Sie hörte mir nicht zu. Sie riss sich los und ging mit großen Schritten weiter, überwältigt und wie besessen von ihrem Abenteuer und ihrem Ruhm. Sie war in ein großes Ereignis verwickelt, sie war von einem Mann geliebt worden, dessen abscheuliches Andenken für immer leben wird. Ihr triumphierender Gesichtsausdruck war mir äußerst unangenehm und ich sagte in einem sardonischen Ton zu ihr:
"Nun, meine Schöne, wenn Sie wollen, dass wir uns in Ihre Lage versetzen, dann sage ich Ihnen ganz offen, dass ich an Ihrer Stelle nicht so stolz wäre, denn ist es wirklich eine sehr erfreuliche und ruhmreiche Sache, die Geliebte eines Mannes gewesen zu sein, der gehängt wurde?
Sie drehte sich schnell um und kam wie ein Strich auf mich zurück, mit zornigen und schrecklichen Augen und ich dachte wirklich, dass sie mich verschlingen würde.
"Aber Sie kennen die Geschichte nicht, Doktor?
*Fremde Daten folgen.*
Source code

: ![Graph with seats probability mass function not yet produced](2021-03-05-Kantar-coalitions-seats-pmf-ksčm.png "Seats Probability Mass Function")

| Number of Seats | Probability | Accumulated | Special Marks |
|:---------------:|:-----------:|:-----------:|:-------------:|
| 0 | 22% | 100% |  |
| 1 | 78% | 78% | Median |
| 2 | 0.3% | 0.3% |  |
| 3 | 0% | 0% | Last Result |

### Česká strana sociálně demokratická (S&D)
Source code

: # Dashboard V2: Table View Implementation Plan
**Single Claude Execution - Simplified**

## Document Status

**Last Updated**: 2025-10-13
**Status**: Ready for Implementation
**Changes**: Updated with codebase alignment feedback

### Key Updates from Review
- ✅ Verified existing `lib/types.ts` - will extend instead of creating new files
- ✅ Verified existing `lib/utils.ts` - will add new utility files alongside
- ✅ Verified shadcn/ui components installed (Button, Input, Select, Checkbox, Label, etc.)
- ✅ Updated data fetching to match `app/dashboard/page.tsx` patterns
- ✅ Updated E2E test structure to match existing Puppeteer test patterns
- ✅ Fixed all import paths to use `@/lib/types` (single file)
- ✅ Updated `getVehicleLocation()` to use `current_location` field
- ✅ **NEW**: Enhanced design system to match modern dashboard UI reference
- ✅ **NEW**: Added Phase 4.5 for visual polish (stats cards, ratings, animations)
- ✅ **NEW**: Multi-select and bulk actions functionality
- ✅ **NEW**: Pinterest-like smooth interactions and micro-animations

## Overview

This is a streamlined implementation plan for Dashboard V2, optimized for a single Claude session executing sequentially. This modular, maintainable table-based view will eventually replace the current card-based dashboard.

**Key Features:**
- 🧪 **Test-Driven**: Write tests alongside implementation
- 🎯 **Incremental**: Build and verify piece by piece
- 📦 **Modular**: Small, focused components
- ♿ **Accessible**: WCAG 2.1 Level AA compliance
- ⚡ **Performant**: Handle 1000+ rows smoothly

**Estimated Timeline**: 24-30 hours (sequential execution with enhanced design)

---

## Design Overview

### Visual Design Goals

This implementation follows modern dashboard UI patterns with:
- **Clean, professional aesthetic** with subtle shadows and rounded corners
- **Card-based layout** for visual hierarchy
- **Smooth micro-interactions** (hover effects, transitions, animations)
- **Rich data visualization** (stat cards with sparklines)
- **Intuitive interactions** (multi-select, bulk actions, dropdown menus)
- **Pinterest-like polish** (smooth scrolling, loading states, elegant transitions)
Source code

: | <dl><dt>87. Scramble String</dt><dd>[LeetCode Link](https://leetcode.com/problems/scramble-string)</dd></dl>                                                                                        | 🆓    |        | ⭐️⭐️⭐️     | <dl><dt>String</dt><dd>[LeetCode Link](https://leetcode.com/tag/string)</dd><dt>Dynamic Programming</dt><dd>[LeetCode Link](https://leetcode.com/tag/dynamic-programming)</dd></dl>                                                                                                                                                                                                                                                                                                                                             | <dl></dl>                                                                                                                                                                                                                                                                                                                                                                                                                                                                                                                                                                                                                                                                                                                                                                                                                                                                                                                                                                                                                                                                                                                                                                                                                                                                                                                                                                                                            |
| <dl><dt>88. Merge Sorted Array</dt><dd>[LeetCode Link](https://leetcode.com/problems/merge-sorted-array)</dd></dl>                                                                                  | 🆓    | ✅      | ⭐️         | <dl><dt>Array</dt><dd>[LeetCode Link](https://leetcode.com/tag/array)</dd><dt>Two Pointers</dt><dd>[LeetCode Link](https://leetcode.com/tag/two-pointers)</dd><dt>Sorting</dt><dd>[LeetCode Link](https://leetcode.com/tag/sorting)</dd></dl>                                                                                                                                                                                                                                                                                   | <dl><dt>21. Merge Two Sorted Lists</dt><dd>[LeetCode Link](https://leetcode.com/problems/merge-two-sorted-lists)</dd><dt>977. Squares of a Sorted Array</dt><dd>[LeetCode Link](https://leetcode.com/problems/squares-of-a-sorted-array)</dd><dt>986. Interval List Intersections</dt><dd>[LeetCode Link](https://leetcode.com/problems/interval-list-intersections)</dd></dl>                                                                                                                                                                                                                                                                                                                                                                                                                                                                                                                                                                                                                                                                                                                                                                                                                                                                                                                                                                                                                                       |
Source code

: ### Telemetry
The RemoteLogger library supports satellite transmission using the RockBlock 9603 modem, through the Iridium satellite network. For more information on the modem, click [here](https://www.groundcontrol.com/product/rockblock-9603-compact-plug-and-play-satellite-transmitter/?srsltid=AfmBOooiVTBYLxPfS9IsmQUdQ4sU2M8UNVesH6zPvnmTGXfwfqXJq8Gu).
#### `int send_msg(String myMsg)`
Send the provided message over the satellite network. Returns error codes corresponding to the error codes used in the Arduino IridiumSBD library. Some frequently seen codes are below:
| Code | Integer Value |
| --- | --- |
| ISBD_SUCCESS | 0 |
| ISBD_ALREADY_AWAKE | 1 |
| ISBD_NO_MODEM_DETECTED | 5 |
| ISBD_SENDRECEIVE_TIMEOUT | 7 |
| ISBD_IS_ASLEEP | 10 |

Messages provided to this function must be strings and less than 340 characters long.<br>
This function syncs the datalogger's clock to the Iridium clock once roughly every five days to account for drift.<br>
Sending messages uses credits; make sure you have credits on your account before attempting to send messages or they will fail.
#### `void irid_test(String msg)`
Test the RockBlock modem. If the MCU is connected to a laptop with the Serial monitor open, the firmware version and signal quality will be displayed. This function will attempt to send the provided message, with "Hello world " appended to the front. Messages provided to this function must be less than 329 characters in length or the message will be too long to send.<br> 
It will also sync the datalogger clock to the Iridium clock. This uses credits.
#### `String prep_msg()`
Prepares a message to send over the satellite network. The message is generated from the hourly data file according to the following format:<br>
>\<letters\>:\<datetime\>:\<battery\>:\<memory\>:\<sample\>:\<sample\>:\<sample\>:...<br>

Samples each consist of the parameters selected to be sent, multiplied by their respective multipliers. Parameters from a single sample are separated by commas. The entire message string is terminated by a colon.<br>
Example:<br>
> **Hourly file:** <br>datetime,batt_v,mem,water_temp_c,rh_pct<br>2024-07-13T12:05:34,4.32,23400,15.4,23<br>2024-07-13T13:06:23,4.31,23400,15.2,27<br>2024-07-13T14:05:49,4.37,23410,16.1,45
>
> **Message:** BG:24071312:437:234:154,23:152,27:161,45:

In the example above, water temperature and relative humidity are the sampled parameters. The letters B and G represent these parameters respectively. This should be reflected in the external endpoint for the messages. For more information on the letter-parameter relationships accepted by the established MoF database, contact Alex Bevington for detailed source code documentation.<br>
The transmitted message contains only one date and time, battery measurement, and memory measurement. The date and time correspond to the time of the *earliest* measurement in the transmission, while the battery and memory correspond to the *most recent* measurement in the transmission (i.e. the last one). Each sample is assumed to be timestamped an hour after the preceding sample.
Ich habe sie mir vorhin in allen Einzelheiten erzählen lassen. Er wurde gehängt! Denken Sie darüber nach? Wird ein Mann wie er gehängt? Er hatte sich in eine Scheune geflüchtet, wo er von der Polizei umstellt wurde. Als er sich weigerte, die Scheune zu verlassen und sich zu ergeben, wurde sie in Brand gesteckt und durch einen Zaun hindurch wurden mehr als zwanzig Schüsse auf ihn abgegeben. Er wurde gehängt! Seien Sie doch still. John Wilkes Booth starb mit der Waffe in der Hand und verteidigte sich wie ein Held."
Ich starrte sie erstaunt an und rief: "Man glaubt, die Frauen zu kennen und sie werden uns immer überraschen. Wo wird sich der Ruhm verstecken?
Nach diesen Worten nahm Dr. Meruel seinen Stock und seinen Hut und ging zur Tür, als ihm jemand zurief: "Ist Ihre Geschichte wahr?".
Er antwortete: "Ich habe Ihnen getreulich erzählt, was mir neulich Abend erzählt wurde.